Items from a data source:
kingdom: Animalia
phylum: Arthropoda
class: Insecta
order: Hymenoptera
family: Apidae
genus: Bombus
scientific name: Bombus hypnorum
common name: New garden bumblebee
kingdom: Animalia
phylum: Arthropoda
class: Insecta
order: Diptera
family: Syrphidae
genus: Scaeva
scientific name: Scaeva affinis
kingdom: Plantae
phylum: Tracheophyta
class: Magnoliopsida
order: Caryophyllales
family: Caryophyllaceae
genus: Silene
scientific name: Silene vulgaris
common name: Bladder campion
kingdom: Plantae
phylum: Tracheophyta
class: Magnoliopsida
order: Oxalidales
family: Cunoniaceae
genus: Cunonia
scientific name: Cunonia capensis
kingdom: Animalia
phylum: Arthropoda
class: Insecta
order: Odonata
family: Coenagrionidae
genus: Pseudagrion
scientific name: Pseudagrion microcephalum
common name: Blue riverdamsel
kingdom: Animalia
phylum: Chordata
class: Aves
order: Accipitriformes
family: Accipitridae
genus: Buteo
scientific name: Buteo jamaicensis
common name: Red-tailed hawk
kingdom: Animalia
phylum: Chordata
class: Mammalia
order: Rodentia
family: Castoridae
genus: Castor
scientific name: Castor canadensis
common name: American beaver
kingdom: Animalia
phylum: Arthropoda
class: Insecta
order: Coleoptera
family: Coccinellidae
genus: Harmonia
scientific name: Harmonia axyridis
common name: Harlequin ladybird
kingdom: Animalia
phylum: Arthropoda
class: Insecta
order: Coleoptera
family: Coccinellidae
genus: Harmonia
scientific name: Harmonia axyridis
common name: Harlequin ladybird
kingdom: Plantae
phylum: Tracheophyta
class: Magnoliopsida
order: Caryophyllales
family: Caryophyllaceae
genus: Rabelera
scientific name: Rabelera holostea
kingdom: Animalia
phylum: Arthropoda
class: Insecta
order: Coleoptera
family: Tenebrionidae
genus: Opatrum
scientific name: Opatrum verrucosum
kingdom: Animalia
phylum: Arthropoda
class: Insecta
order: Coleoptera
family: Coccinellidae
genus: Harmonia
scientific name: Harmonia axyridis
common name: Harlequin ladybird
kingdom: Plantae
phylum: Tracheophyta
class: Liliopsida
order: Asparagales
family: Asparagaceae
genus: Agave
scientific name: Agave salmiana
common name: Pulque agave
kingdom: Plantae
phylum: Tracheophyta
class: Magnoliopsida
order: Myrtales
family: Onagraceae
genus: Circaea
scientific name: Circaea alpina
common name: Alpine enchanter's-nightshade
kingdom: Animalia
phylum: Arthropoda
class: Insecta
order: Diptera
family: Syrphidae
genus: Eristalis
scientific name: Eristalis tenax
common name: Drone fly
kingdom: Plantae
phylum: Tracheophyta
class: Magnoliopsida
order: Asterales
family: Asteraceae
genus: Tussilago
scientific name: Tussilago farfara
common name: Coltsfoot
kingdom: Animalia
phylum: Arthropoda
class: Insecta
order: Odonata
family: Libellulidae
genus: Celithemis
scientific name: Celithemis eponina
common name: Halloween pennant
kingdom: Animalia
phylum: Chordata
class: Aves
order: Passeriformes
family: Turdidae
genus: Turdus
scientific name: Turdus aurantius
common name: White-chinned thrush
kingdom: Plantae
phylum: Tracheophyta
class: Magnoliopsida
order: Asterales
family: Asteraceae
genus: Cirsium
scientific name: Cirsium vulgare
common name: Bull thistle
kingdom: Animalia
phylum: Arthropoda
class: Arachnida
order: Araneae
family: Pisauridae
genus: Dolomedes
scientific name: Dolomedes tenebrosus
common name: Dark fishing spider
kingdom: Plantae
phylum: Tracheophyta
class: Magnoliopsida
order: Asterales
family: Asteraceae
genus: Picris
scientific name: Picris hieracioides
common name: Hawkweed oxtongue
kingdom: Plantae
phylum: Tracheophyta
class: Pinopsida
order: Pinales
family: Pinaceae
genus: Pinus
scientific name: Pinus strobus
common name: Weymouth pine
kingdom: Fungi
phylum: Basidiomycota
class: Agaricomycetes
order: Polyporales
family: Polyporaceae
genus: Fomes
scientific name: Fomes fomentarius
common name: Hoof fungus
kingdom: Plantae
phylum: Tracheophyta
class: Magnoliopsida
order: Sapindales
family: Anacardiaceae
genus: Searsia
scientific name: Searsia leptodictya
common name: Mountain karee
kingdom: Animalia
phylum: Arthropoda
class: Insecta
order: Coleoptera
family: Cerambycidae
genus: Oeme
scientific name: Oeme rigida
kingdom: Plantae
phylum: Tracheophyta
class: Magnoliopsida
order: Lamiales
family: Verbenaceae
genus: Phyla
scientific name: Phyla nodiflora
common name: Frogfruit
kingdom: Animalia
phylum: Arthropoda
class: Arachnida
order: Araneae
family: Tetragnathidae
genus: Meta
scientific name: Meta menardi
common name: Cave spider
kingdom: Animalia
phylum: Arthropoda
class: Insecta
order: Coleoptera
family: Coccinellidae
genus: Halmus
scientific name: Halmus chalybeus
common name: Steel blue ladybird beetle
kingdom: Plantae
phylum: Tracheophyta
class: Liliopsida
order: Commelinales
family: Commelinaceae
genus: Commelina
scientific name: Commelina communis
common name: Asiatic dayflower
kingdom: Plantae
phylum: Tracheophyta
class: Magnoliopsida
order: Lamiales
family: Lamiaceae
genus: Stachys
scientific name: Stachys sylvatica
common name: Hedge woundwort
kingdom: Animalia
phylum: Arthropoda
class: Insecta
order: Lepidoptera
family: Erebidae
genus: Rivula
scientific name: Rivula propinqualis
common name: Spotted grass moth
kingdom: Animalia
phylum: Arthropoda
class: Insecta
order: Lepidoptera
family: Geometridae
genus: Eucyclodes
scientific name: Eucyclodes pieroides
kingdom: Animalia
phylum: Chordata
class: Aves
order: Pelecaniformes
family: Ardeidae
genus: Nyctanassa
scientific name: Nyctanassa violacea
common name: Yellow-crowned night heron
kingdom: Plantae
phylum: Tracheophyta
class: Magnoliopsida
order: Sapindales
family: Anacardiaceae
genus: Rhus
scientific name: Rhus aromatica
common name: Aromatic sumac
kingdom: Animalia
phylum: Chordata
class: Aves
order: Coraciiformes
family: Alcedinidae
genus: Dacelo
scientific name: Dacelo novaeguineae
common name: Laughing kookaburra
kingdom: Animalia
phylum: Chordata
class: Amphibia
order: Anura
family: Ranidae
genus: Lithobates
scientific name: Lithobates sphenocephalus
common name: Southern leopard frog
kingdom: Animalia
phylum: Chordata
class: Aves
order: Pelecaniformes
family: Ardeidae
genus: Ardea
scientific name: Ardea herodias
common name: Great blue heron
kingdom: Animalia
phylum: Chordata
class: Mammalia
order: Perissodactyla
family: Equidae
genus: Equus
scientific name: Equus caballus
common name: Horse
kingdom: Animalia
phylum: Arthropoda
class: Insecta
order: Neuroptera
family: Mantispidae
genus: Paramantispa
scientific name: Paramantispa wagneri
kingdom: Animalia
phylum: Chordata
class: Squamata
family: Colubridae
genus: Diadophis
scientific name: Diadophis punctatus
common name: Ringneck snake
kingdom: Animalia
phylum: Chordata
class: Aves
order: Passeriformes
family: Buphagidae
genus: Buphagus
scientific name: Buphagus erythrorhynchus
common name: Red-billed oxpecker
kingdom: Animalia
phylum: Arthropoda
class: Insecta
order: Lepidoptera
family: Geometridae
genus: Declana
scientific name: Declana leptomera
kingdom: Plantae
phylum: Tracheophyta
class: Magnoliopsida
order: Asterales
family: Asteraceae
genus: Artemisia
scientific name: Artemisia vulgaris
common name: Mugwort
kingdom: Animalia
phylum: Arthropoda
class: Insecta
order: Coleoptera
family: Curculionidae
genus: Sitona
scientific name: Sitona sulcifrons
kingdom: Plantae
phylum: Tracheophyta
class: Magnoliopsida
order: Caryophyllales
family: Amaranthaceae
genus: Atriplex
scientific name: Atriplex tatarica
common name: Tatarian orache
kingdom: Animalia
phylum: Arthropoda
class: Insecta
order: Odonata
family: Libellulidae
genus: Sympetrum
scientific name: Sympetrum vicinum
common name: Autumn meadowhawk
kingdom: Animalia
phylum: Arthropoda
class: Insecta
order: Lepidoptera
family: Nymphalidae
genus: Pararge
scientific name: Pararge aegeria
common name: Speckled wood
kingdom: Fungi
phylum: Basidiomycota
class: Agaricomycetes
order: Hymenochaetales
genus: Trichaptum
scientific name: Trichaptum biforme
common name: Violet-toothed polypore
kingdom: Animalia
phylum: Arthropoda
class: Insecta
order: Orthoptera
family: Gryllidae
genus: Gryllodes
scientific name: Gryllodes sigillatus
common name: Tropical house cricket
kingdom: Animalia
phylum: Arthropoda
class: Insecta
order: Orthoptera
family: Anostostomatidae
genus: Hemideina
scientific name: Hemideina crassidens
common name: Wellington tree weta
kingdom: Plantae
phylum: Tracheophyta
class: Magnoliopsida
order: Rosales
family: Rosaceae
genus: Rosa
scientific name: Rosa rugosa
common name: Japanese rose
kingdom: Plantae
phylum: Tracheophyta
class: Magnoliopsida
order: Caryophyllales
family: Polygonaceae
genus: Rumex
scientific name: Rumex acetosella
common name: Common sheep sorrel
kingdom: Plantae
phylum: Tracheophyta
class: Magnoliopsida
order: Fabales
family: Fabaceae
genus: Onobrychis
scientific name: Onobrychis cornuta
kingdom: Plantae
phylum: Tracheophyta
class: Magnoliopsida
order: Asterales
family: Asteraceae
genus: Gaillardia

> _DESCRIPTION OF THE TASK_
Starting with the line that contains "order: Fabales" and going on through the last line of the items, write those lines again with "scientific name" changed to "Latin name" and nothing else altered.

> _WRITTEN SOLUTION_
order: Fabales
family: Fabaceae
genus: Onobrychis
Latin name: Onobrychis cornuta
kingdom: Plantae
phylum: Tracheophyta
class: Magnoliopsida
order: Asterales
family: Asteraceae
genus: Gaillardia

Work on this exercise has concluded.